シャーロットが、ユナの口元の布を取り、手首のヒモに手をかけたとき
「ユナッ! 無事か――!?」
ミックが、書斎に飛び込んできた。
「うん! ごほっ……大丈夫」
口元に残る、薬品の匂いに、咳き込みながらの返事。
それを聞いて、眉をひそめた従者は
「シャーロット様、俺――いえ、私がほどきます」
手首を縛ったヒモを、小ぶりのナイフで、慎重に切り出す。
「ごめん……助けるのが遅れて」
「こっちこそ、勝手に行動してごめんなさい。それから……」
「ん?」
「メッセージ、ありがと――ジョン」
「えっ、俺がワトソン……!?」
くふっと笑い合う二人を、シャーロットの紫の瞳が、不思議そうに見つめていた。
「シャーロット様も、本当にありがとうございます。
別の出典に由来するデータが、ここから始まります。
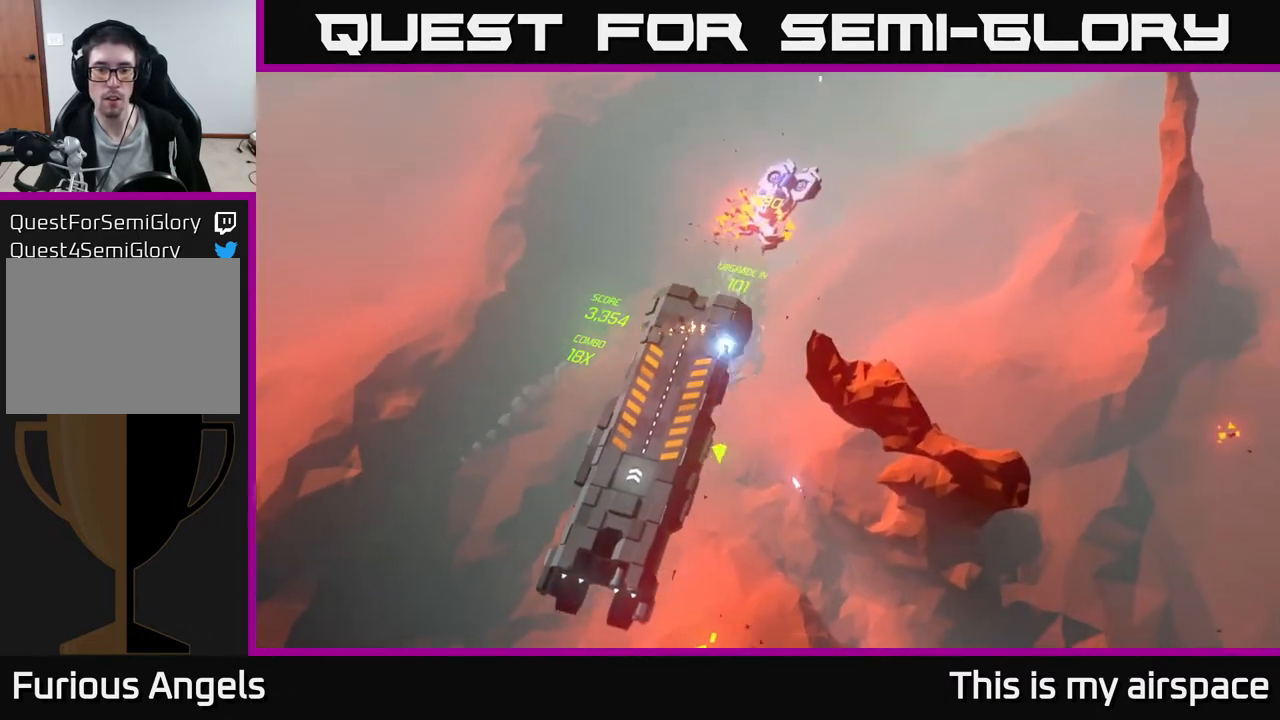
{"buttons": [], "left_stick": "down", "events": []}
でもお嬢様を、こんな危険な目に合わせるなんて――侍女失格です」
自由になった手首をさすりながら、しょんぼりとユナが頭を下げる。
「何を言ってるの? ユナは――」
公爵令嬢の言葉を、さえぎるように――わっ!と、部屋の奥で、声が上がった。
あわてて三人が目を向けると、降参したふりで油断させた犯人が、従僕達を振り払い、机に飛び乗る姿が。
ベルトの後ろから取り出した銃を、天井に向けて一発。
ダーーンッ……‼
何とか近寄ろうとする、周りを威嚇しながら
「シャーロット、こっちに来い!」
領主の婚約者を、興奮した声で呼ぶ。
「お前なら、隠し場所を、知ってるだろ!?」
「――何の、隠し場所ですか?」
落ち着いた声で返す、公爵令嬢に
「伯爵家のお宝、『バイオレット・サファイア』だよ……!」
犯人が叫んだ。
「バイオレット・サファイア……」
軽く曲げた人差し指を、口元に当てて、少し考えてから
「もちろん、知っていますわ」
にこりと、シャーロットは微笑んだ。
「お嬢様――行っちゃダメです‼」
「そうです、危険過ぎます! あいつは、銃を持ってるんですよ!?」
口々に止める、侍女と従者に向かって
「大丈夫」
にっこりと、レースで飾られた右手首を、ひらりと振って見せる。
はっと、目を見開くユナに、ひとつ頷いて
「分かりました。今、そちらに参ります!」
公爵令嬢は、凛とした声で、犯人に告げた。